For most of the last decade -- and especially over the past four years -- it has been a one-consumer world. But now as the over-extended American consumer weakens in a post-housing-bubble climate, the world growth dynamic could falter as a result. For that not to happen, the baton of global economic leadership has to be transferred quickly through the exquisitely well-timed handoff that many still seem to be counting on. For reasons I have long advocated, I don’t think another consumer is capable of stepping up and filling the void (see my 28 August essay). Nor do I believe that another sector in the US economy, such as business capital spending, will take up the slack.

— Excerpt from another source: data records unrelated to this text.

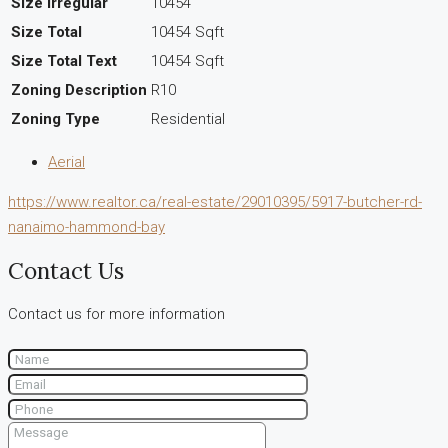
Size Irregular
10454
Size Total
10454 Sqft
Size Total Text
10454 Sqft
Zoning Description
R10
Zoning Type
Residential
Aerial
https://www.realtor.ca/real-estate/29010395/5917-butcher-rd-
nanaimo-hammond-bay
Contact Us
Contact us for more information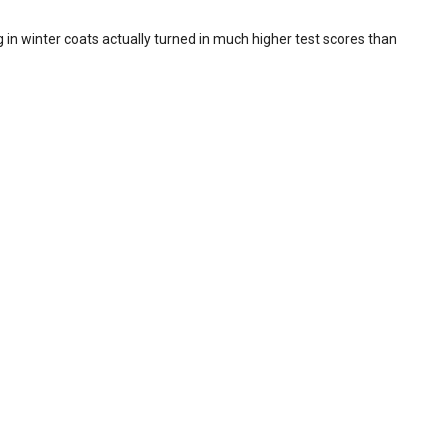
in winter coats actually turned in much higher test scores than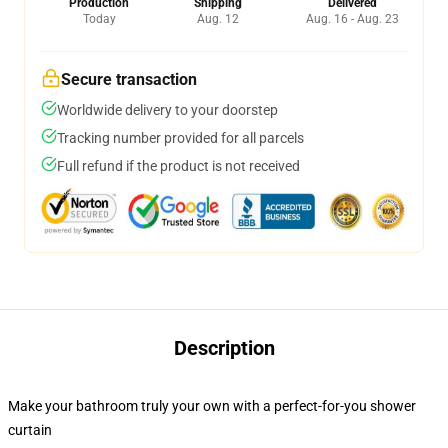
Production
Shipping
Delivered
Today
Aug. 12
Aug. 16 - Aug. 23
Secure transaction
Worldwide delivery to your doorstep
Tracking number provided for all parcels
Full refund if the product is not received
Description
Make your bathroom truly your own with a perfect-for-you shower
curtain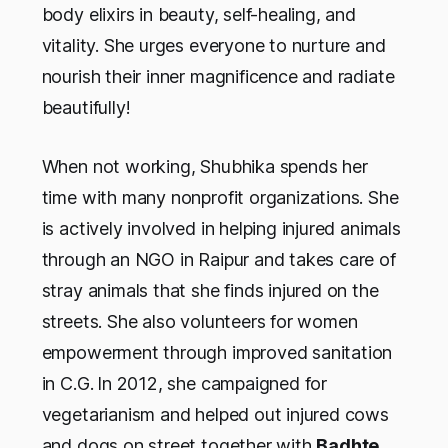
body elixirs in beauty, self-healing, and
vitality. She urges everyone to nurture and
nourish their inner magnificence and radiate
beautifully!
When not working, Shubhika spends her
time with many nonprofit organizations. She
is actively involved in helping injured animals
through an NGO in Raipur and takes care of
stray animals that she finds injured on the
streets. She also volunteers for women
empowerment through improved sanitation
in C.G.
In 2012, she campaigned for
vegetarianism and helped out injured cows
and dogs on street together with
Badhte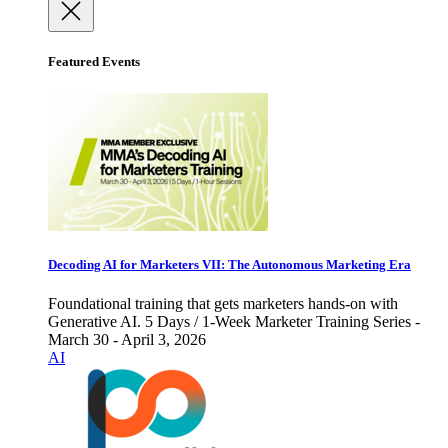
Featured Events
Decoding AI for Marketers VII: The Autonomous Marketing Era
Foundational training that gets marketers hands-on with
Generative AI. 5 Days / 1-Week Marketer Training Series -
March 30 - April 3, 2026
AI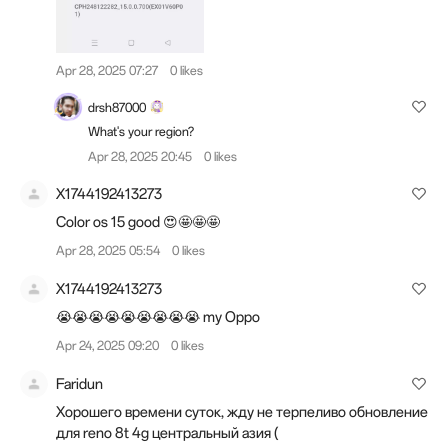
Apr 28, 2025 07:27
0 likes
drsh87000
What's your region?
Apr 28, 2025 20:45
0 likes
X1744192413273
Color os 15 good 😍🤩🤩🤩
Apr 28, 2025 05:54
0 likes
X1744192413273
😭😭😭😭😭😭😭😭😭 my Oppo
Apr 24, 2025 09:20
0 likes
Faridun
Хорошего времени суток, жду не терпеливо обновление
для reno 8t 4g центральный азия (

Too much of the incremental capex decision is heavily conditioned on the expected state of end-market demand. A likely slowing of US consumption is a distinct negative in that regard.

Financial markets are playing the growth debate as a standard cyclical risk-assessment exercise. I don’t think there is anything standard about the adjustments now under way. An unbalanced global economy is very much an outgrowth of an asymmetrical globalization. As the US-led demand side now weakens, downside adjustments to global growth expectations could be fast and furious. Bonds have rallied and equities have held their own in the belief that all this ends in a well-orchestrated soft landing. Yet lacking in consumption support, that optimistic endgame could be no more than wishful thinking. Moreover, in a slower growth climate, the squeeze on labor income can only raise the odds of a social and political backlash -- giving even greater reason to worry about the protectionist wildcard. If the American consumer now fades, as I suspect, the pitfalls of the global growth paradox could pose serious problems in 2007.